***** Text shown
However, I estimated the performance of the following queries with some assumptions and it seems using HAVING the execution is actually faster!

SELECT status, count(status)
FROM customer
GROUP BY status
HAVING status != 'Active' AND status != 'Dormant'

SELECT status, count(status)
FROM customer
WHERE status != 'Active' AND status != 'Dormant'
GROUP BY status

The assumptions were:

  • The table CUSTOMER has 100 000 records
  • The cost of accessing a row is 0.01ms (SELECT + COUNT)
  • The cost of executing a clause is 0.005ms
  • There are three types of customer statuses, the two above and 'Deceased'
  • There are 15 000 'Deceased' customers

Based on this my estimations were:

First query:
    Accessing all rows, FROM: 100 000 * 0.01ms = 1000ms
    GROUP BY: 100 000 * 0.005ms = 500ms
    HAVING (2 conditions, 3 groups): 2 * 3 * 0.005ms = 0.03ms
    SELECT and COUNT results: 15 000 * 0.01ms = 150ms
    Total execution time: 1.65003s

Second query:
    Accessing all the rows, FROM: 1000ms
    WHERE: 2 * 100 000 * 0.005ms = 1000ms
    GROUP BY: 15 000 * 0.005ms = 75ms
    SELECT and COUNT results: 15 000 * 0.01ms = 150ms
    Total execution time: 2.225s

The result came from the fact that GROUP BY produces only three groups, which are very easy to filter, while WHERE has to go through and filter the records one by one.
**********
***** Information supplied
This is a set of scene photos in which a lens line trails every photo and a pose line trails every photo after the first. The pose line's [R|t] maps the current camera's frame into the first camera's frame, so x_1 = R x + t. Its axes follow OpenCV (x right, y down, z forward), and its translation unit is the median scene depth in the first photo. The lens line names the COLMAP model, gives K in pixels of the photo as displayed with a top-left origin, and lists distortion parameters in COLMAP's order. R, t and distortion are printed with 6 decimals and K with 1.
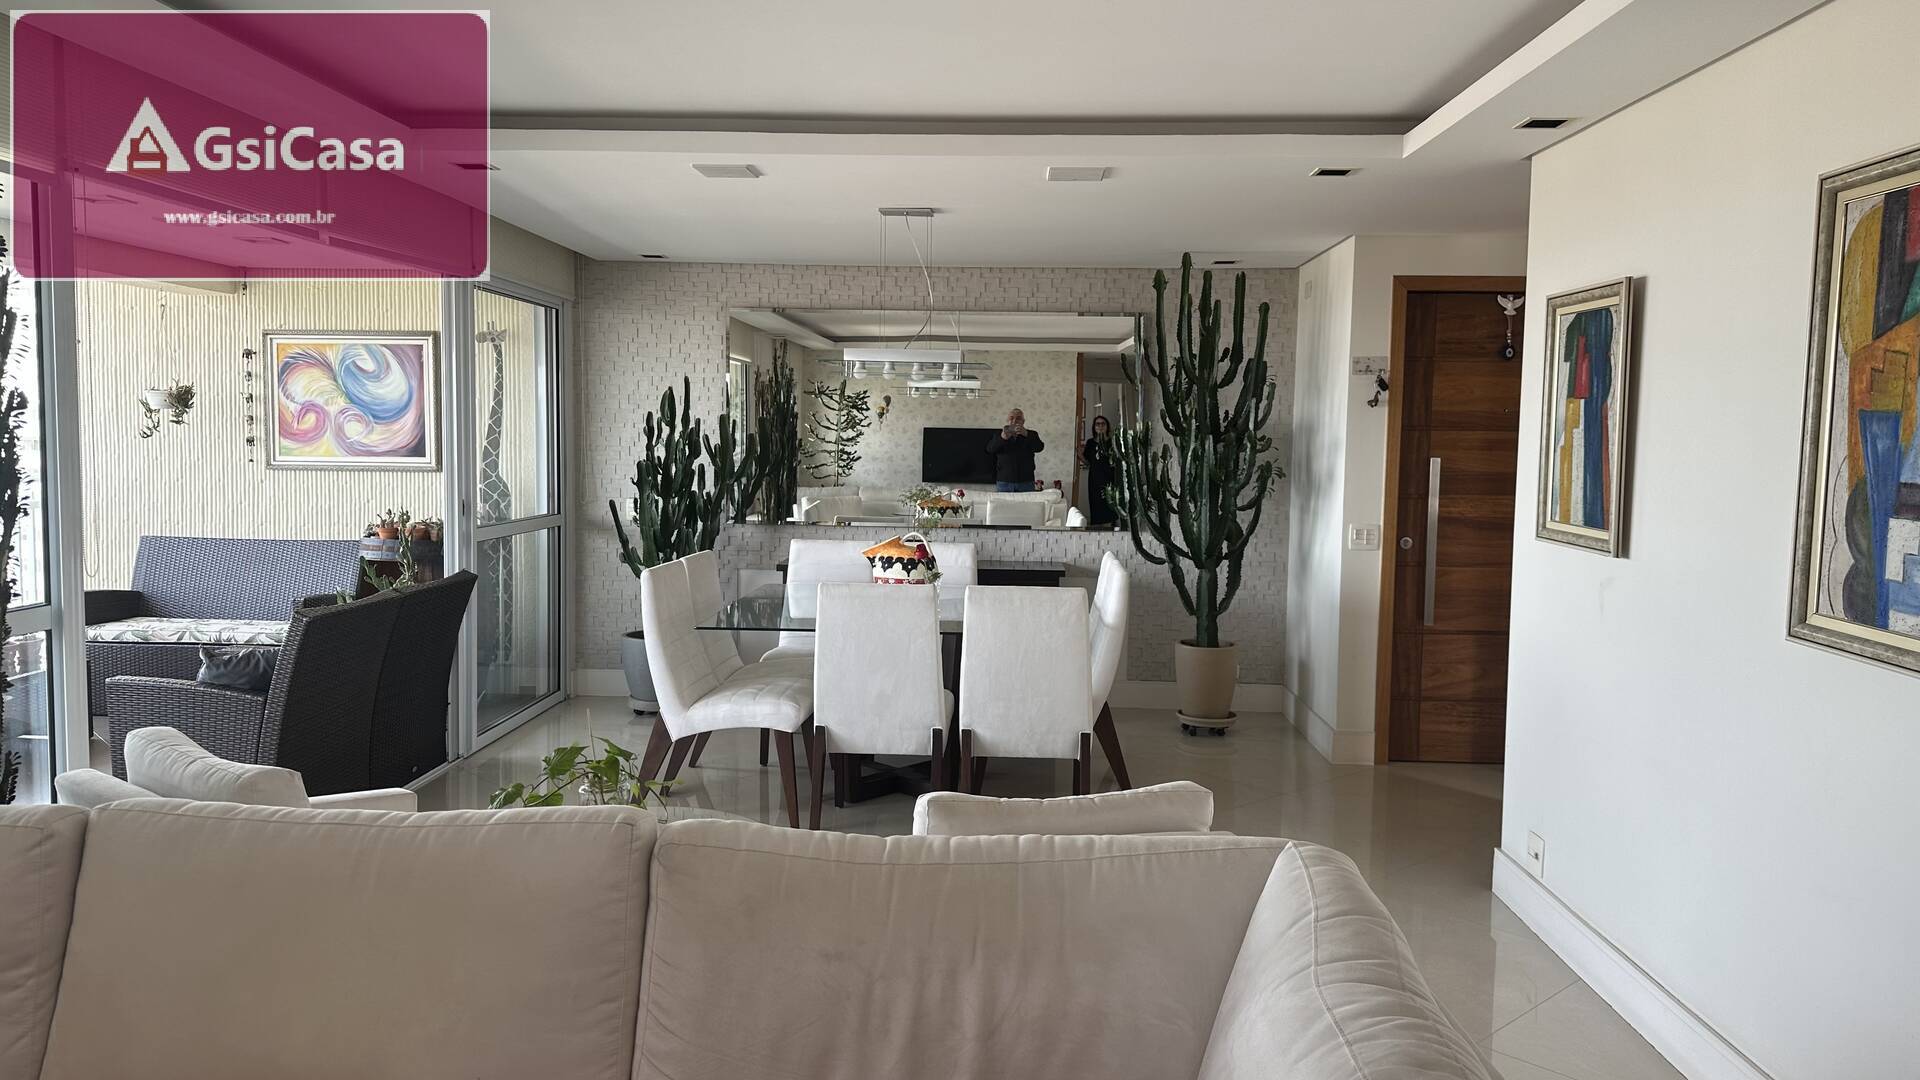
lens RADIAL K [[1342.1, 0, 952.9], [0, 1342.1, 530.2], [0, 0, 1]] dist [0.082784, -0.121993]
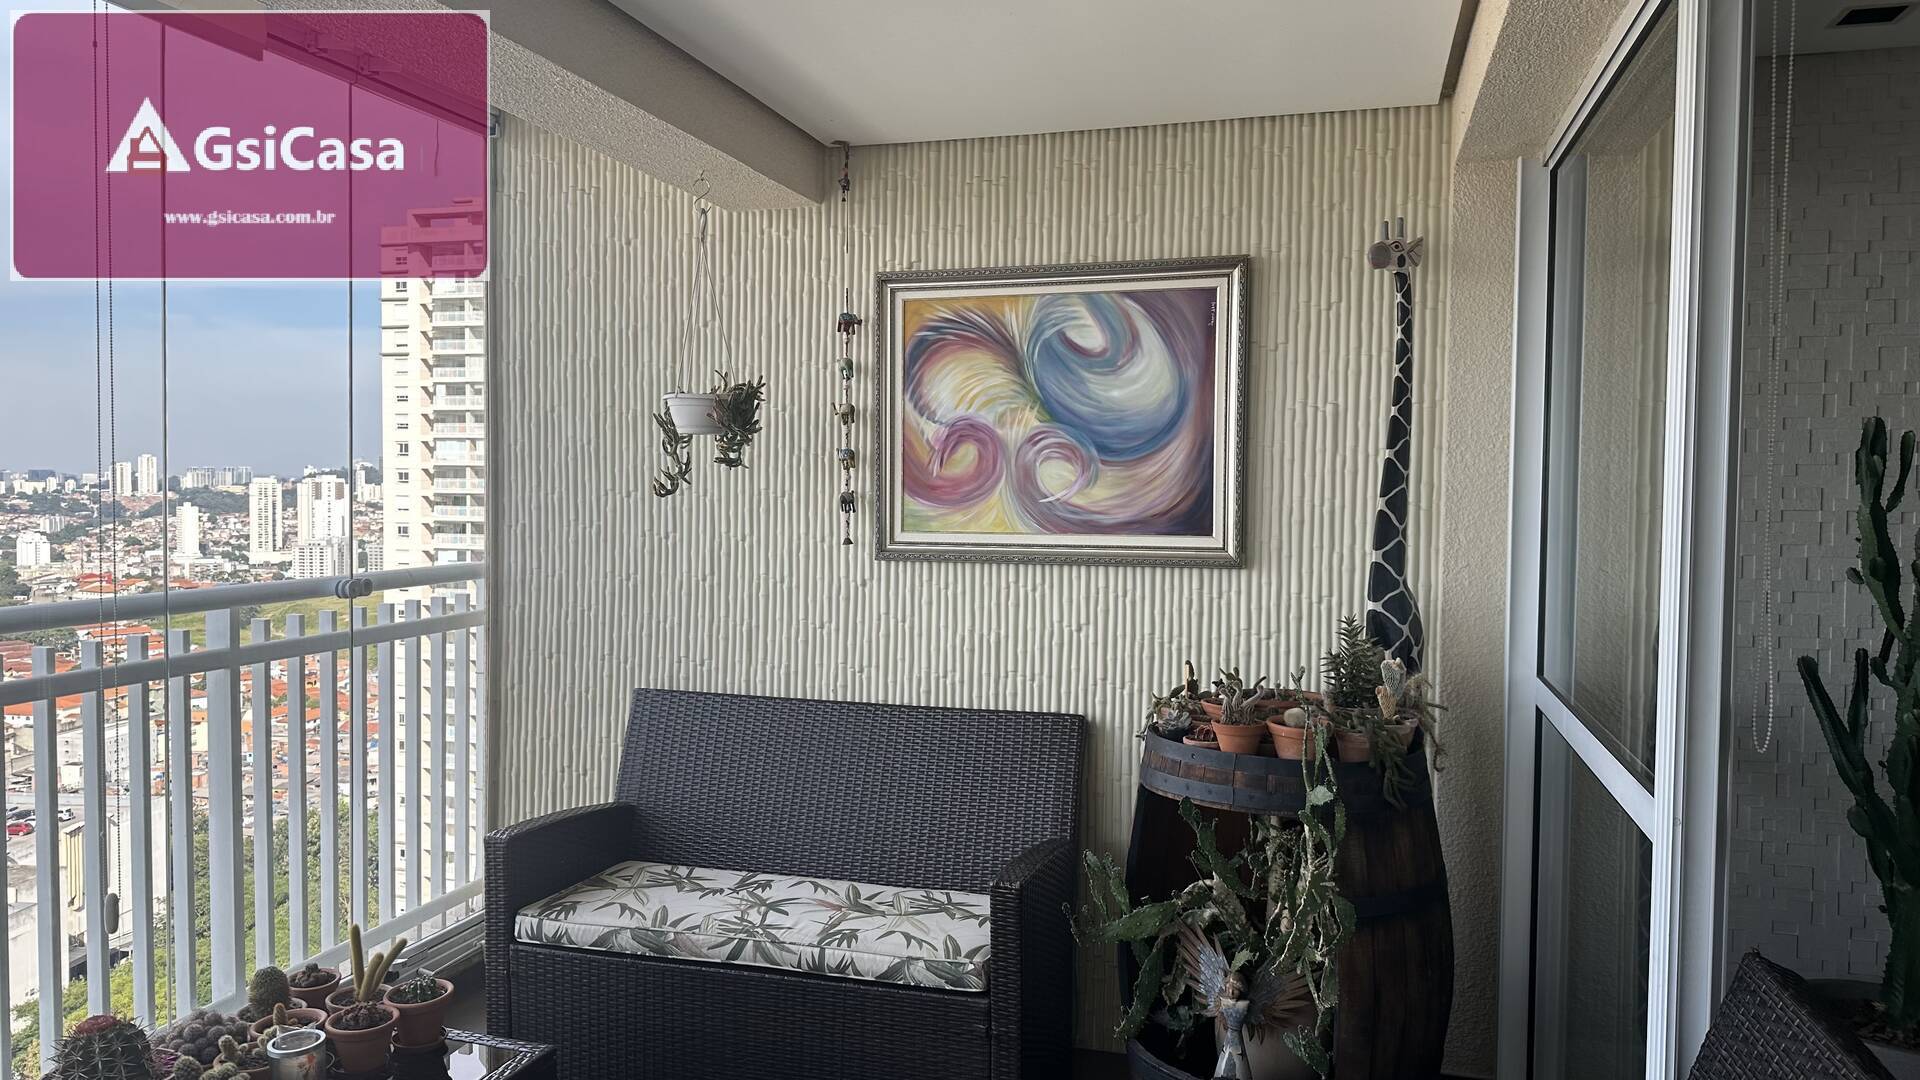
lens RADIAL K [[1297.2, 0, 979.1], [0, 1297.2, 530.2], [0, 0, 1]] dist [0.091224, -0.156279]
pose [[0.975975, 0.001533, -0.217875, -0.369884], [-0.009947, 0.999246, -0.037527, -0.038473], [0.217653, 0.038792, 0.975255, 0.557239]]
**********
* [Set of tasks]
1. In the SQL cost estimate, what is the total execution time given for the second query?
2. What assumptions does the SQL cost estimate list?
3. Print the SQL cost estimate from "The result came" up to and including "one by one.".
The material isn't needed here.

* [Task answers]
1. 2.225s

2.
- The table CUSTOMER has 100 000 records
- The cost of accessing a row is 0.01ms (SELECT + COUNT)
- The cost of executing a clause is 0.005ms
- There are three types of customer statuses, the two above and 'Deceased'
- There are 15 000 'Deceased' customers

3.
The result came from the fact that GROUP BY produces only three groups, which are very easy to filter, while WHERE has to go through and filter the records one by one.